**GIVEN INSTRUCTION 1**
Quote the part of the passage about the psychometer's vision that runs from "She made two" through "this respect literally.", with both ends included.

**QUOTED PASSAGE**
-----

She saw first a paved yard, shaded by a big tree, with a building on the left and a garden at the back: a rough but not inapt description of Krall's stables, which my wife did not know and which I myself had not seen at the time when I wrote the note. She next perceived me in the midst of the horses, examining them, studying them with an absorbed, anxious and tired air. This was true, for I found those visits, which overwhelmed me with a sense of the marvelous and kept my attention on the rack, singularly exhausting and bewildering. My wife asked her if I intended to buy the horses. She replied:

"Not at all; he is not thinking of it."

And, seeking her words as though to express an unaccustomed and obscure thought, she added:

"I don't know why he is so much interested; it is not like him. He has no particular passion for horses. He has some lofty idea which I can't quite discover. . . ."

She made two rather curious mistakes in this experiment. The first was that, at the time when she saw me in Krall's stable-yard, I was no longer there. She had received her vision just in the interval of a few hours between two visits. Experience shows, however, that this is a usual error among psychometers. They do not, properly speaking, see the action at the very moment of its performance, but rather the customary and familiar action, the principal thing that preoccupies either the person about whom they are being consulted or the person consulting them. They frequently go astray in time. There is not, therefore, necessarily any simultaneity between the action and the vision; and it is well never to take their statements in this respect literally.

The other mistake referred to our dress: Krall and I were in ordinary town clothes, whereas she saw us in those long coats which stable-lads wear when grooming their horses.

-----

**GIVEN INSTRUCTION 2**
Convert the lines of the entries between the line holding "island: New Caledonia" and the line holding "state / province: Cauca", inclusive, into a numbered list, and omit any blank lines.

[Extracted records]
-----

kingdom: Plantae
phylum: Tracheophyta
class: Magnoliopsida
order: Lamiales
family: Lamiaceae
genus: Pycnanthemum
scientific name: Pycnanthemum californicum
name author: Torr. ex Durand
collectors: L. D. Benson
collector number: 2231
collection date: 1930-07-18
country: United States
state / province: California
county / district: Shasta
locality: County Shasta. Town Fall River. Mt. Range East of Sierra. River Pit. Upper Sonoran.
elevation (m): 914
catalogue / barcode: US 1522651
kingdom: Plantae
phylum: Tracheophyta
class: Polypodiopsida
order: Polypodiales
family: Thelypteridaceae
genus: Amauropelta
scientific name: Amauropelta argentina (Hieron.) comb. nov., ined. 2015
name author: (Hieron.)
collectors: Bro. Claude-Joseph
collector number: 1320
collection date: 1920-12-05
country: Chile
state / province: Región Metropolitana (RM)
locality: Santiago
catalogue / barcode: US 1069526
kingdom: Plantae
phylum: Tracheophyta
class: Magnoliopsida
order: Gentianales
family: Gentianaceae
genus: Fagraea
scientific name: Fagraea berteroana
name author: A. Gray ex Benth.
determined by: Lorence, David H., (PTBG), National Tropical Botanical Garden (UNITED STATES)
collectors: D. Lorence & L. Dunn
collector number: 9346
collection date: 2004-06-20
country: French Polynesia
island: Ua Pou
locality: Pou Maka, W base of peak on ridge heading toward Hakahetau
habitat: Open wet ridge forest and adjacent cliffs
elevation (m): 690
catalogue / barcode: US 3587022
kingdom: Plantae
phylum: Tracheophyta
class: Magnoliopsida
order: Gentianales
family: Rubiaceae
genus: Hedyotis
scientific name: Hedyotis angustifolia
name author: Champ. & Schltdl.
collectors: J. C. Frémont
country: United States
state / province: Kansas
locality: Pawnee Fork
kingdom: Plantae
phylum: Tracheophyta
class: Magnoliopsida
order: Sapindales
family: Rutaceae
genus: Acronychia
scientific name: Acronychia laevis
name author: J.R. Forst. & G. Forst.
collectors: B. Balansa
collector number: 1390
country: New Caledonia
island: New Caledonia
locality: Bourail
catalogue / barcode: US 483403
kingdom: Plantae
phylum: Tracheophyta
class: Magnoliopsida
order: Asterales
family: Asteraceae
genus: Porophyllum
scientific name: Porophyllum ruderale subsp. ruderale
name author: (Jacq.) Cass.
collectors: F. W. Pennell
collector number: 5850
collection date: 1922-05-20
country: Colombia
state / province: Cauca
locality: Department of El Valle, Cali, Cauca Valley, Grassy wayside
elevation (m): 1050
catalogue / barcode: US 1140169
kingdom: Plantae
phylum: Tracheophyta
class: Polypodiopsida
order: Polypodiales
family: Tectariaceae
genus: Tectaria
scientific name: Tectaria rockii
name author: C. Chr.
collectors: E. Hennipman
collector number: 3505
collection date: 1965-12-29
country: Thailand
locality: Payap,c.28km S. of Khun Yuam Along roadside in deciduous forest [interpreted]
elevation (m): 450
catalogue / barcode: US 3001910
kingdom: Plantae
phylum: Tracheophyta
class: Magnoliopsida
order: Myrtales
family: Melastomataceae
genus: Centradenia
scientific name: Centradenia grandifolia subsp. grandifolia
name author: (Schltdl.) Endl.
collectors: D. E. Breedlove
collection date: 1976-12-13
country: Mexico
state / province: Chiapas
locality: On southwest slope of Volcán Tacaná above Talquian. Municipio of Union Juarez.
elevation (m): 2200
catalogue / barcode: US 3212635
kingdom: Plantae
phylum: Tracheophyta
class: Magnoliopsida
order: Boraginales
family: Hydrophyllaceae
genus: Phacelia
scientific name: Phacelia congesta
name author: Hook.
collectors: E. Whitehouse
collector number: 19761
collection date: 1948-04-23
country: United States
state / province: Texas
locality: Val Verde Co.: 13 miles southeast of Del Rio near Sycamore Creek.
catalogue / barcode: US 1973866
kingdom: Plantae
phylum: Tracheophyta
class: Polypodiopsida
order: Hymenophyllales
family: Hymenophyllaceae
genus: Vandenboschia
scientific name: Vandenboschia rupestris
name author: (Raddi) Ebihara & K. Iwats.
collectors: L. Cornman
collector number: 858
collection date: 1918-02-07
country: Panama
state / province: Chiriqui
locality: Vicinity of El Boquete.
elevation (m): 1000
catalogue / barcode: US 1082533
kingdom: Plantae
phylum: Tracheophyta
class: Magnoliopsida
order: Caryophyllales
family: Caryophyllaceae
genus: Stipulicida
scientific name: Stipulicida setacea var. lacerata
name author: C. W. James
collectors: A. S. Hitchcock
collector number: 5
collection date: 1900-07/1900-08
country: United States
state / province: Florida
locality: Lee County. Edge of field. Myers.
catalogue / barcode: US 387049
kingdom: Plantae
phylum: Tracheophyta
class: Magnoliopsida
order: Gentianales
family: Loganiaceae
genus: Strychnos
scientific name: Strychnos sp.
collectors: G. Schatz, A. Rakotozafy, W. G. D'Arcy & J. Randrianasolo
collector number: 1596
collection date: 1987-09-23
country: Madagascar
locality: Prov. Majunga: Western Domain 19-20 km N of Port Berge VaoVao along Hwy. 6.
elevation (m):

-----

**RESULT 1**
She made two rather curious mistakes in this experiment. The first was that, at the time when she saw me in Krall's stable-yard, I was no longer there. She had received her vision just in the interval of a few hours between two visits. Experience shows, however, that this is a usual error among psychometers. They do not, properly speaking, see the action at the very moment of its performance, but rather the customary and familiar action, the principal thing that preoccupies either the person about whom they are being consulted or the person consulting them. They frequently go astray in time. There is not, therefore, necessarily any simultaneity between the action and the vision; and it is well never to take their statements in this respect literally.

**RESULT 2**
1. island: New Caledonia
2. locality: Bourail
3. catalogue / barcode: US 483403
4. kingdom: Plantae
5. phylum: Tracheophyta
6. class: Magnoliopsida
7. order: Asterales
8. family: Asteraceae
9. genus: Porophyllum
10. scientific name: Porophyllum ruderale subsp. ruderale
11. name author: (Jacq.) Cass.
12. collectors: F. W. Pennell
13. collector number: 5850
14. collection date: 1922-05-20
15. country: Colombia
16. state / province: Cauca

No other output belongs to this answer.